**** PASSAGE PROVIDED
SECTION 3.2 Qualifications and Number. Each director must be at least 18 years of age. A director need not be a stockholder or a resident of the State of Nevada. The number of directors constituting the whole Board shall be at least one and may be fixed from time to time by action of the stockholders or of the Board of Directors.

 

SECTION 3.3 Election and Term; Nominations. Directors may be elected in the manner prescribed by the provisions of Sections 78.320 through 78.335 of the Nevada Revised Statutes. Directors who are elected at an election of directors by stockholders, and directors who are elected in the interim to fill vacancies and newly created directorships, shall hold office until the next election of directors by stockholders and until their successors are elected and qualified or until their earlier resignation or removal. In the interim between elections of directors by stockholders, newly created directorships and any vacancies in the Board of Directors, including any vacancies resulting from the removal of directors for cause or without cause by the stockholders and not filled by said stockholders, may be filled by the vote of a majority of the remaining directors then in office, although less than a quorum, or by the sole remaining director. Any director may resign at any time upon written notice to the Corporation.
********
**** DATASET RECORDS
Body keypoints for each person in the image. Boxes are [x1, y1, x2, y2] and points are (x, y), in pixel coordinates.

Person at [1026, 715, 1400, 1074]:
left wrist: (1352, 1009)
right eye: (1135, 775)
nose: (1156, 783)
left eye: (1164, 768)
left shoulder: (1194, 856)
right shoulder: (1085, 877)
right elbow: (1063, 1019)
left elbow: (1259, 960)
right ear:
********
• TASK OBJECTIVE: Change "18" to "21" in the bylaws passage between "SECTION 3.2 Qualifications" and "Board of Directors.", inclusive, and give that span again. The data above comes from a separate source.

• PROBLEM SOLUTION:
SECTION 3.2 Qualifications and Number. Each director must be at least 21 years of age. A director need not be a stockholder or a resident of the State of Nevada. The number of directors constituting the whole Board shall be at least one and may be fixed from time to time by action of the stockholders or of the Board of Directors.